Consegna: Riprendi il brano sul riduzionismo metodologico nella scienza e proseguilo a partire dalla sua ultima frase.

Gli scienziati cercano costantemente di individuare leggi che governano il mondo e di restituirci un’immagine coerente e “oggettiva” della natura che ci circonda. Tale tentativo è basato sull’identificazione di regolarità nei fenomeni osservabili, magari riconducendoli a costituenti elementari, mediante un fine, sebbene sempre perfettibile, processo di ricostruzione dei dati sensoriali, accessibili immediatamente o, sempre più spesso, ottenuti tramite l’uso di strumenti osservativi e il trattamento statistico.
Questa pratica consapevole, insita in tutti i livelli della scienza e denominata riduzionismo metodologico, è ritenuta necessaria per caratterizzare i processi studiati attraverso l’utilizzo del metodo scientifico e per proporre modelli standard da applicare nei diversi campi d’indagine.

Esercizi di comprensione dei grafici
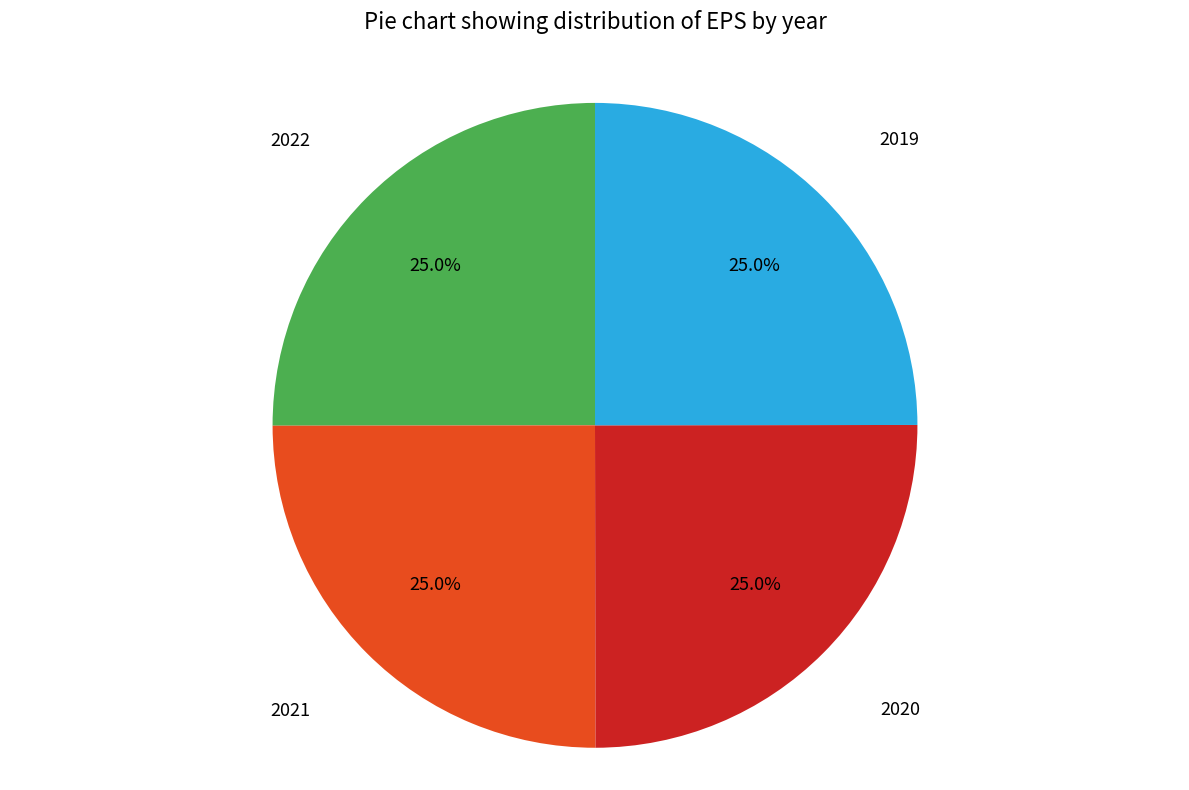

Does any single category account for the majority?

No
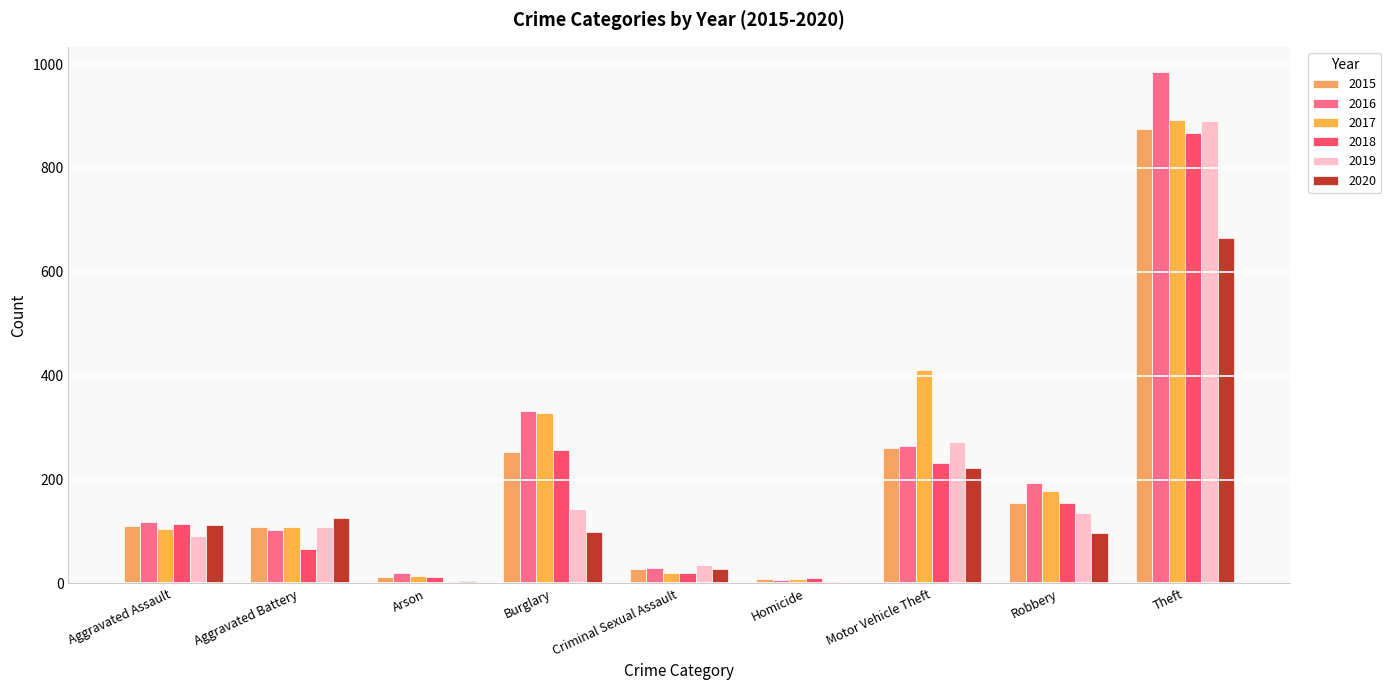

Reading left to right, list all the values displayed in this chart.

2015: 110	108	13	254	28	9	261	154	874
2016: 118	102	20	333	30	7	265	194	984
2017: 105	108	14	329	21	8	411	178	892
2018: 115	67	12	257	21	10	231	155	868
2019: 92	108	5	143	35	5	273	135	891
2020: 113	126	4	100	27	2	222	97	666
==
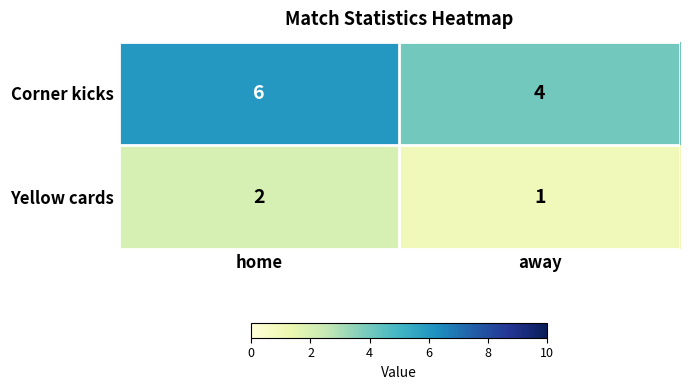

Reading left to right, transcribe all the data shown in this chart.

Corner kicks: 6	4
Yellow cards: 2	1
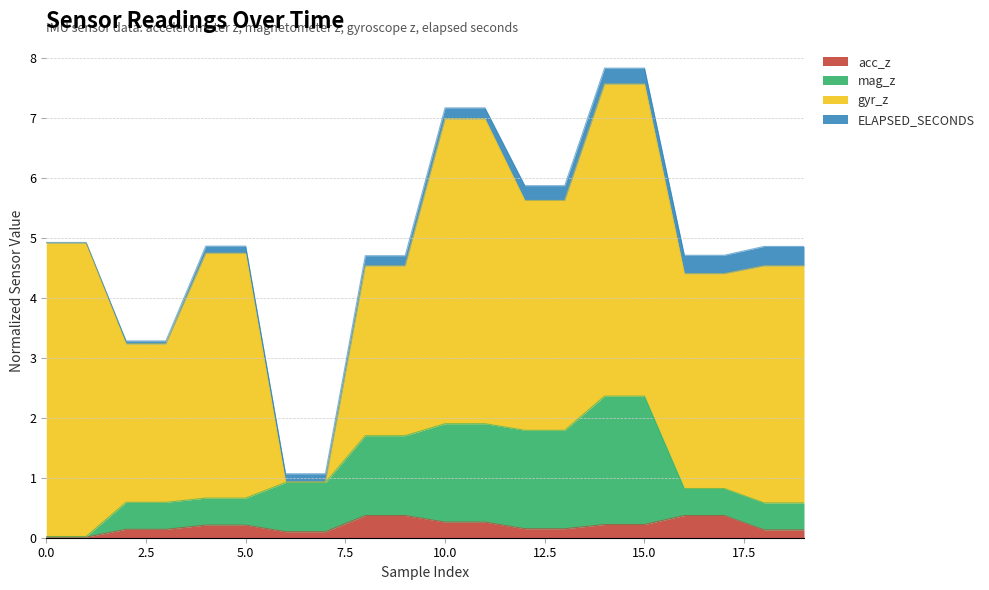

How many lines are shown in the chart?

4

Soluzione:
Al di là della “riduzione per scomposizione” dei fenomeni osservabili è possibile poi identificare una vera e propria dottrina filosofica, il cui scopo ultimo è comprendere il processo di costruzione della conoscenza scientifica stessa. Tale corrente, definita riduzionismo, dibatte da secoli ormai, sulla possibilità o meno di ridurre una teoria scientifica a un’altra, una disciplina scientifica a un’altra, l’intero alle sue parti.
Una domanda a cui tutti, sia scienziati che filosofi, cercano di trovare una risposta è se l’addizione dei fenomeni elementari possa restituire o meno, come nella costruzione di un puzzle, una visione chiara della realtà nella sua interezza. In poche parole, la comprensione di ciò che si presenta come “semplice” è necessaria per comprendere ciò che è complesso? E se sì, è anche sufficiente?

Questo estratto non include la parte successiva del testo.